We’ve talked a bit about the motivations for building Rex and what language we wanted to use. How does Rex actually work?
The generation of the Medium feed can be described in seven basic steps: aggregating, preprocessing, annotating, ranking, postprocessing, caching, and validating.
We source stories we think a user will enjoy, and we understand users may like stories for different reasons. For example, you may always read stories from authors or publications you follow. Or perhaps you really like technology and always want to read stories in the technology topic. For your feed, we have many different story providers, each of which provides you with stories we think you’ll like for a particular reason.
The three stories here were surfaced for the following reasons:
From your network: This story was published in a publication I follow (500ish). Rex sources the top-performing stories from publications I follow (like with topic-based providers, we look at stories in a publication many users have read and clapped on).

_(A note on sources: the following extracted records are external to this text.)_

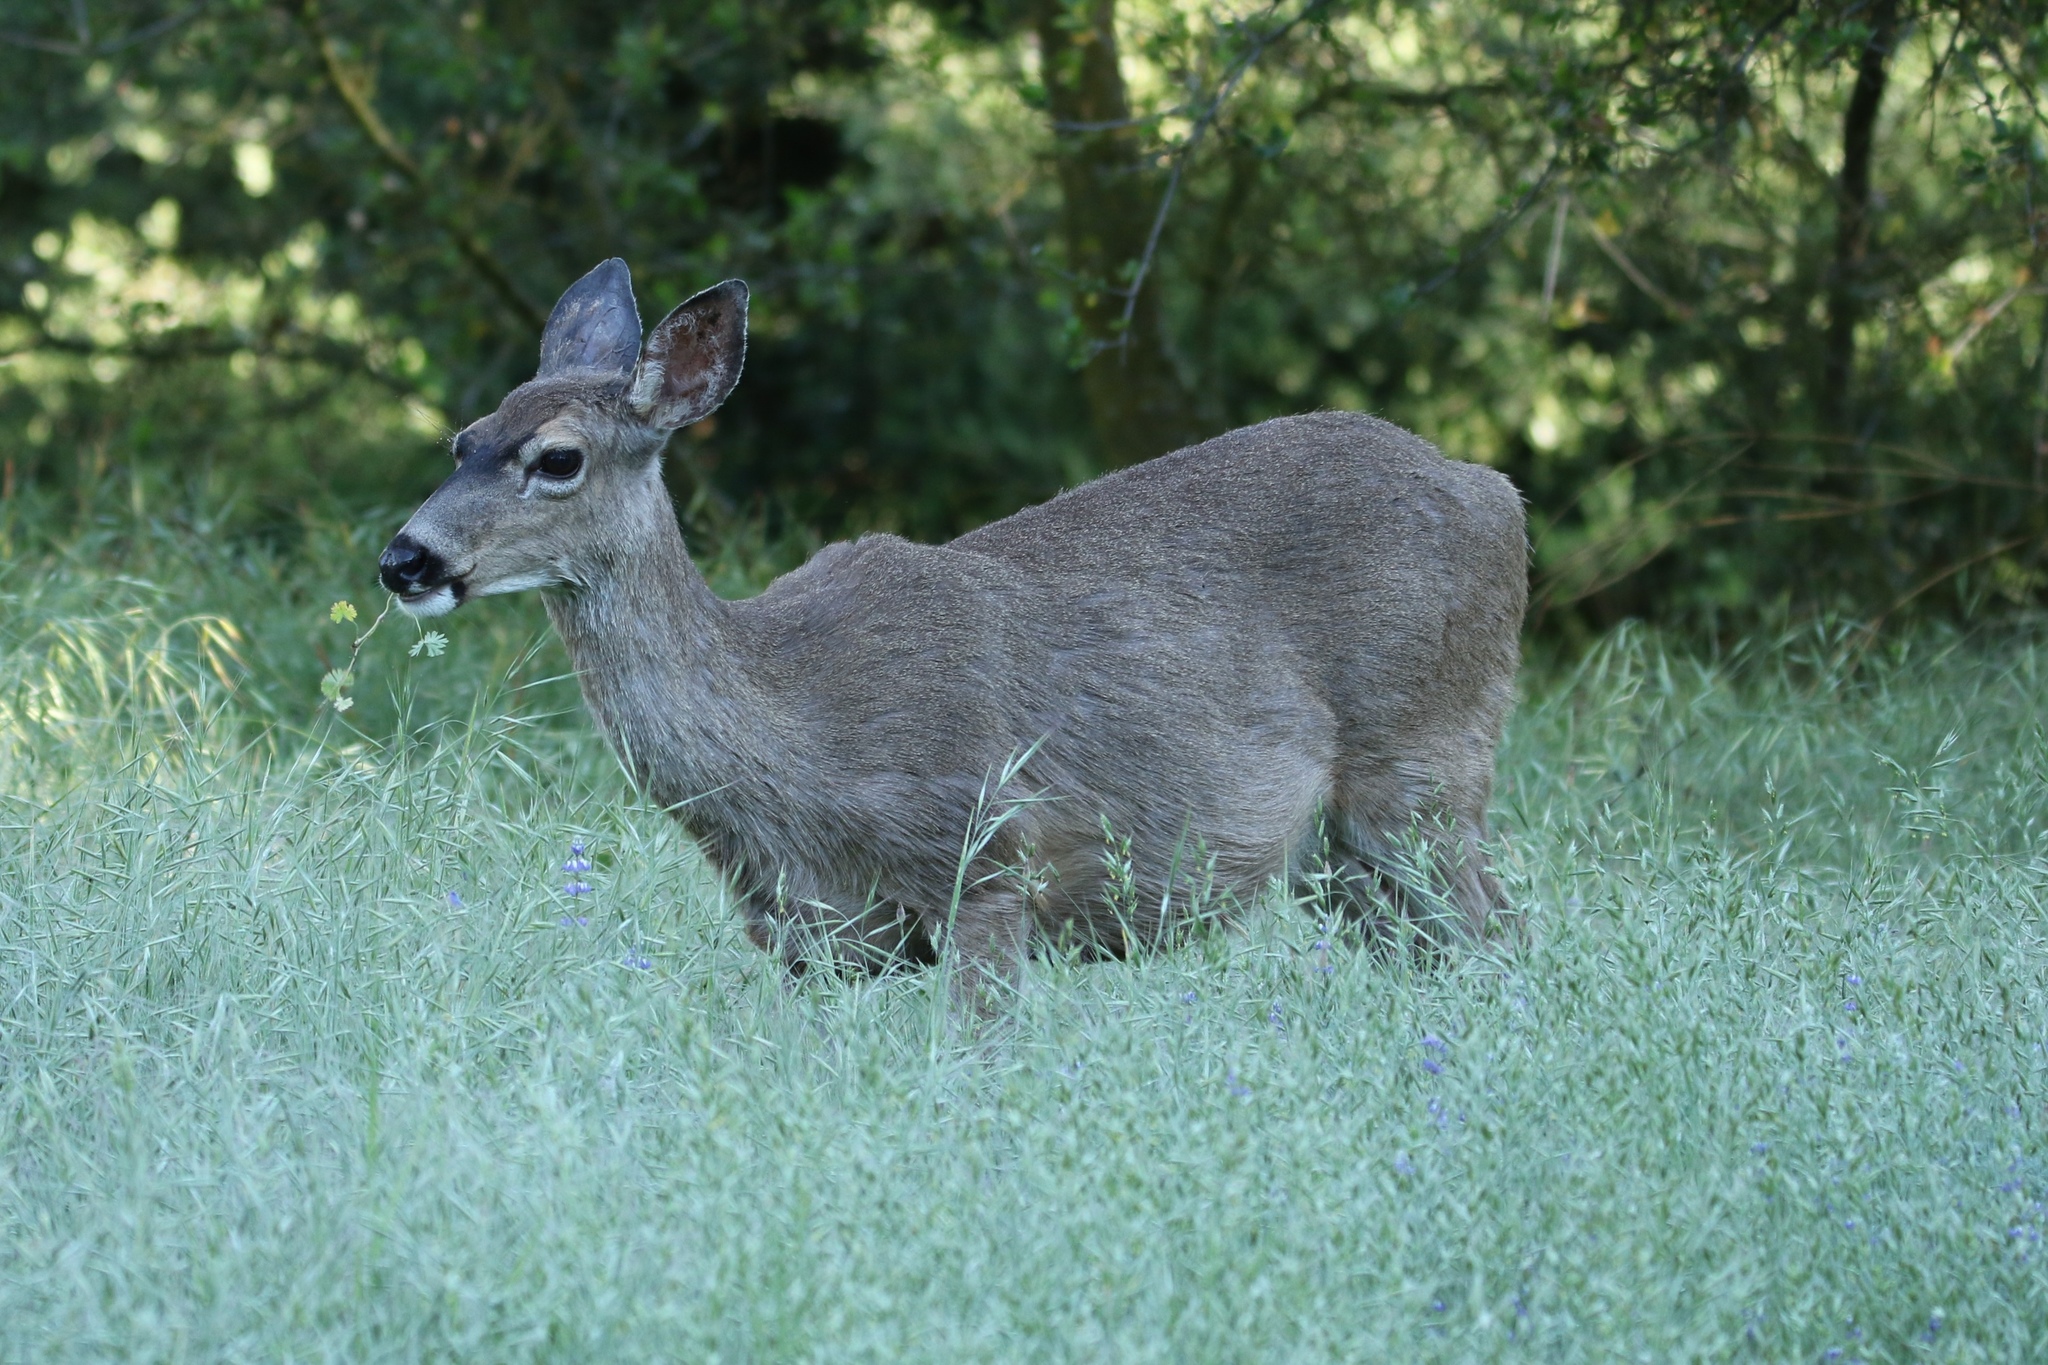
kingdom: Animalia
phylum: Chordata
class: Mammalia
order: Artiodactyla
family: Cervidae
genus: Odocoileus
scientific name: Odocoileus hemionus
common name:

Based on your reading history: Based on the stories I’ve read and clapped on so far, users with a reading history similar to mine have also liked this story. Finding users with a similar reading history to mine and making recommendations based on those is a technique called collaborative filtering, which Rex relies on to find high-quality stories for each user.
Photography: I followed the photography topic, so for my homepage, Rex sources some of the top-performing stories in this topic (that is, the stories in the photography topic that many people have read and clapped on), and adds them into my feed.
Once we’ve aggregated these high-quality stories for the user, we filter out stories we think may not be suitable for a user at a given time. Maybe we’ve sourced a user a story they’ve already read — there’s no need to show them the same story twice. We may add a preprocessor to remove stories the user has read before. During the preprocessing step, we use different preprocessors to filter out stories, with each preprocessor filtering for a particular reason.
Once we’ve amassed a group of stories we think a user will like, we have to rank them by how much we think a user will like each story. Before we can rank them we have to fetch a significant amount of data from our data stores to get all of the necessary information (for example, who is the author of a story, what topic is the story in, how many people have clapped on this story, etc.). We calculate most of the features we need for ranking stories via offline Scala jobs and store them in two tables that we query at the time of feed creation. This allows us to minimize the number of I/O calls we’re making when assembling all the necessary data.
There’s information about each particular user ↔ story pair that can’t be calculated offline and has to be checked online (for example, does the user for whom we’re generating a feed follow the author of a particular story?), but precalculating the features lets us do much of the work beforehand.
Once we’ve gathered all the necessary data to rank each story, actually ranking the stories depends on what ranking strategy we use. We first transform the results from the annotation step into an array of numerical values and pass each story and set of values to another Medium microservice that hosts our feed-ranking models. This separate microservice assigns a score to each story, where the score represents how likely we think the user is to read this particular story.
A lot of great work has gone into building Medium’s model-hosting microservice as well, but that’s a tale for an upcoming Medium Engineering story. 😉
After ranking stories, there are often some “business rules” we may want to apply. Postprocessors apply story-ranking rules that ensure a better user experience. For example, we’ll see the top of a user’s feed dominated at times by a single author, single publication, or single topic. Because we want a user to see a more diverse set of authors, publications, and topics represented, we added a postprocessor that prevents a single entity from dominating the top of a user’s feed.
Once we’ve finished generating the feed, we store the feed in Redis, an in-memory data store, for future use. We don’t necessarily want to show a new feed every time the user visits Medium. This could make for a confusing user experience if they’re visiting Medium often in a short amount of time. Hence, after generating a feed, we store the feed in Redis for a short period of time.
If we’re reading our feed from the cache, some of the stories in the cached ranked-feed list may no longer be suitable for candidates. For example, if I follow and subsequently unfollow a given author, I should remove stories from that author from my feed if stories by that author are in my cached feed. The validation step filters out potentially unwanted stories from the cached feed, stories that may have been suitable candidates when we first created it.